Intracellular analysis of synaptic mechanisms controlling trigeminal motoneuron activity during sleep and wakefulness.

Abstract

The chronic intracellular recording technique in unanesthetized cats was utilized to analyze the synaptic mechanisms functioning to control trigeminal jaw-closer motoneuron membrane activity during naturally occurring states of wakefulness, quiet sleep and active sleep. Antidromic spikes were blocked and their peak potential and absolute amplitude decreased during active sleep as compared to quiet sleep.

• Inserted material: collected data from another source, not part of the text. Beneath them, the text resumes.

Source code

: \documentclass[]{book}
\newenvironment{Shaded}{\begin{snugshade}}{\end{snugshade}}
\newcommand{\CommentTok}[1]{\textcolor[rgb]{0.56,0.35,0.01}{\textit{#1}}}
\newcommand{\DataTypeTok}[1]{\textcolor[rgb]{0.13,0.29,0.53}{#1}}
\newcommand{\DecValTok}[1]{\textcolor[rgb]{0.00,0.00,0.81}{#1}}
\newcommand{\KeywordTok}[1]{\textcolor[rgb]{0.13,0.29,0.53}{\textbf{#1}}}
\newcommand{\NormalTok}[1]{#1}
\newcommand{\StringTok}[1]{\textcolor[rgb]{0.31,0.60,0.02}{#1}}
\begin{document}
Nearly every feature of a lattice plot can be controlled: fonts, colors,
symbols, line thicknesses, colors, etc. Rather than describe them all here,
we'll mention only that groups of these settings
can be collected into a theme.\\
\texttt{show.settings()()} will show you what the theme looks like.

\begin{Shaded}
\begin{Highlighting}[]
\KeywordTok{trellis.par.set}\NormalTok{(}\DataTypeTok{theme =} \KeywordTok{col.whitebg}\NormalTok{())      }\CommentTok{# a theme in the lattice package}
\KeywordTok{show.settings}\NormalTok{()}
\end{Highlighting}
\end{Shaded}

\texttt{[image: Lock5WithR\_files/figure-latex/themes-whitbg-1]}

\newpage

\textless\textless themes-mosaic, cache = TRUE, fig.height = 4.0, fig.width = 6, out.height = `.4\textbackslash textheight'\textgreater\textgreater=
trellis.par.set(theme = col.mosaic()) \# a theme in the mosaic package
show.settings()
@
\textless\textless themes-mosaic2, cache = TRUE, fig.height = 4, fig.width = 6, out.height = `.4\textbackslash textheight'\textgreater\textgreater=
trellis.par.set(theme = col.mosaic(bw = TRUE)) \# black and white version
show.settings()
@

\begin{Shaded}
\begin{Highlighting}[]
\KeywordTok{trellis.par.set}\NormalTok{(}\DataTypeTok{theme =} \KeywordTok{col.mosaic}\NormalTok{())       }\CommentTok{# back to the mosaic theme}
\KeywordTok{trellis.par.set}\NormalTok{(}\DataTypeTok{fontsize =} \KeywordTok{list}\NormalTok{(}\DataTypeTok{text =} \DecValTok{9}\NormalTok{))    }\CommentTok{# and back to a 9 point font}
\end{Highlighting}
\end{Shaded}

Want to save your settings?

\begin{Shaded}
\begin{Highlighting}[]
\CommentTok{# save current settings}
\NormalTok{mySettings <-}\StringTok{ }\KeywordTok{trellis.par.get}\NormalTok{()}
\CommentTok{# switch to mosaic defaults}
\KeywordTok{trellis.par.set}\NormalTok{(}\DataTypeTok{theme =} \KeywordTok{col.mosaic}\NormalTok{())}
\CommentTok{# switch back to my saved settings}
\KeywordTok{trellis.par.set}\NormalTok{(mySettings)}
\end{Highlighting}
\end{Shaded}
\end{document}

There was a decrease in amplitude and an increase in rate of decay of the falling phase of the trigeminal Ia-induced monosynaptic excitatory postsynaptic potential (EPSP) during active sleep. Post-synaptic inhibition of jaw-closer motoneurons during active sleep may act to suppress somatic reflexes and produce muscular atonia. During rapid eye movement [REM] episodes of active sleep, as compared to active sleep without REM, there was a reduction in amplitude without any change in rate of decay of the monosynaptic EPSP. Presynaptic inhibitory processes may function to suppress somatic reflexes during REM episodes of active sleep. Based on comparisons with the inhibitory postsynaptic potential (IPSP) induced in jaw-closer motoneurons by inferior alveolar nerve stimulation, the inhibitory input to jaw-closer motoneurons during active sleep may be distributed predominantly onto dendritic compartments.